=== Section Start ===

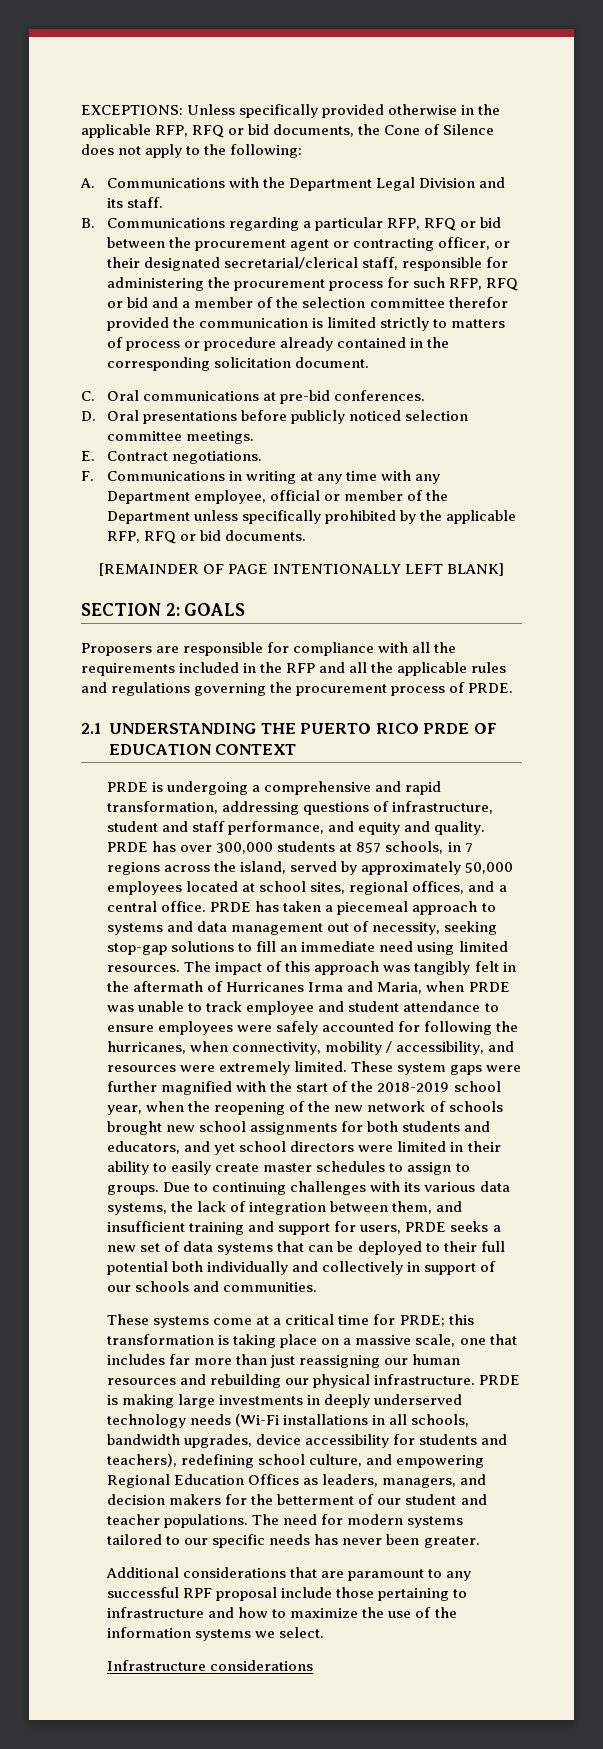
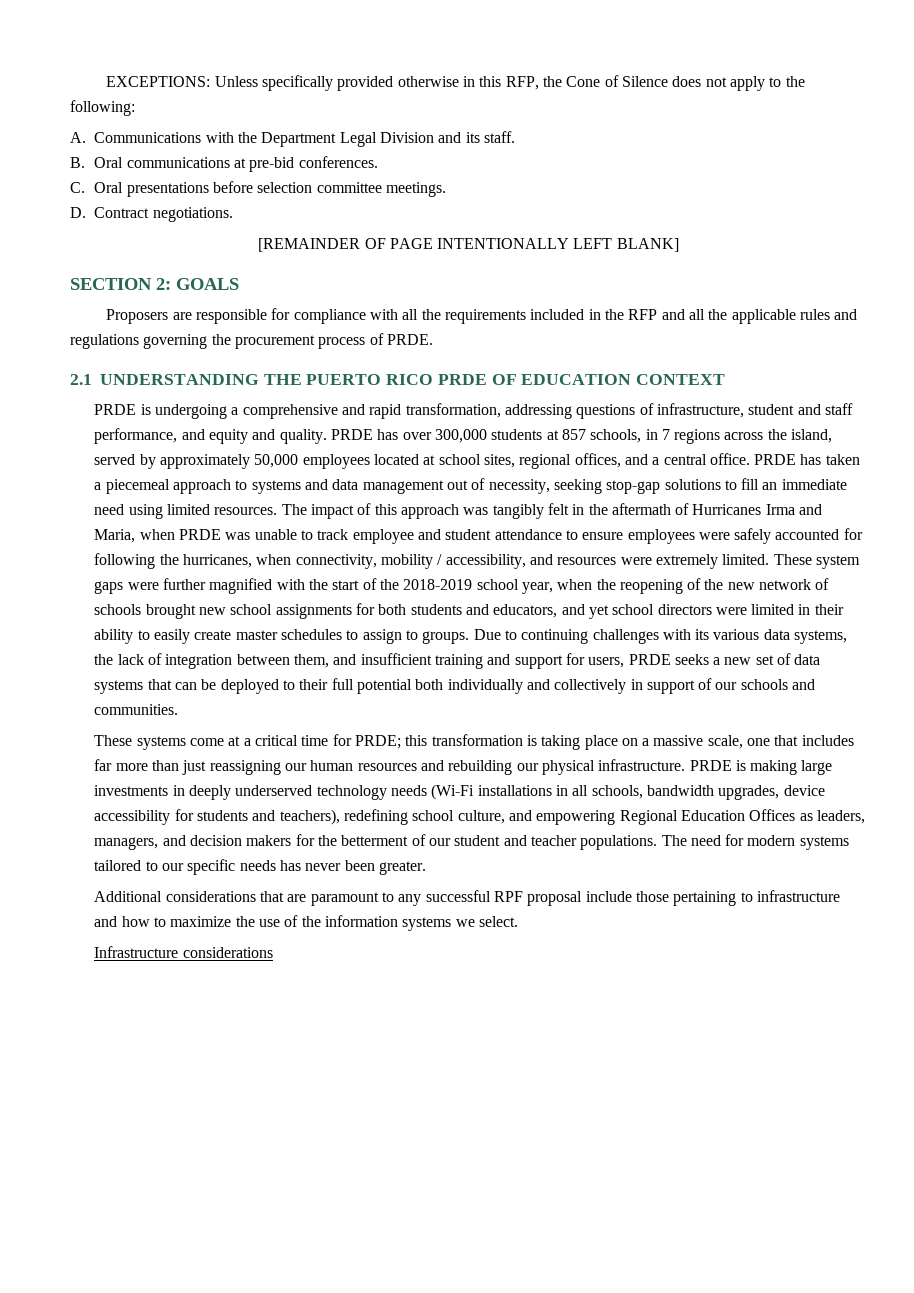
[478,104,501,115] [81,124,355,138] the applicable RFP, RFQ or bid documents, -> [479,76,539,90] this RFP,
[107,217,502,231] [107,237,511,251] [107,257,509,271] [107,277,519,291] [107,297,508,308] [107,317,506,331] [107,337,450,351] [107,357,370,371] [81,391,95,401] Communications regarding a particular RFP, RFQ or bid between the procurement agent or contracting officer, or their designated secretarial/clerical staff, responsible for administering the procurement process for such RFP, RFQ or bid and a member of the selection committee therefor provided the communication is limited strictly to matters of process or procedure already contained in the corresponding solicitation document. // C. -> (85, 162) none
[81,411,96,421] D. -> [70,182,85,193] C.
[291,410,402,424] publicly noticed -> (253, 187) none
[81,451,95,461] E. -> [70,207,86,218] D.
[81,470,441,484] [107,490,449,504] [107,510,517,524] [107,530,307,544] // F. Communications in writing at any time with any Department employee, official or member of the Department unless specifically prohibited by the applicable RFP, RFQ or bid documents. -> (233, 214) none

=== Section End ===

** Task instructions **
From the first line to the last, copy the records above exactly and drop any pictures.

** Reply **
[478,104,501,115] [81,124,355,138] the applicable RFP, RFQ or bid documents, -> [479,76,539,90] this RFP,
[107,217,502,231] [107,237,511,251] [107,257,509,271] [107,277,519,291] [107,297,508,308] [107,317,506,331] [107,337,450,351] [107,357,370,371] [81,391,95,401] Communications regarding a particular RFP, RFQ or bid between the procurement agent or contracting officer, or their designated secretarial/clerical staff, responsible for administering the procurement process for such RFP, RFQ or bid and a member of the selection committee therefor provided the communication is limited strictly to matters of process or procedure already contained in the corresponding solicitation document. // C. -> (85, 162) none
[81,411,96,421] D. -> [70,182,85,193] C.
[291,410,402,424] publicly noticed -> (253, 187) none
[81,451,95,461] E. -> [70,207,86,218] D.
[81,470,441,484] [107,490,449,504] [107,510,517,524] [107,530,307,544] // F. Communications in writing at any time with any Department employee, official or member of the Department unless specifically prohibited by the applicable RFP, RFQ or bid documents. -> (233, 214) none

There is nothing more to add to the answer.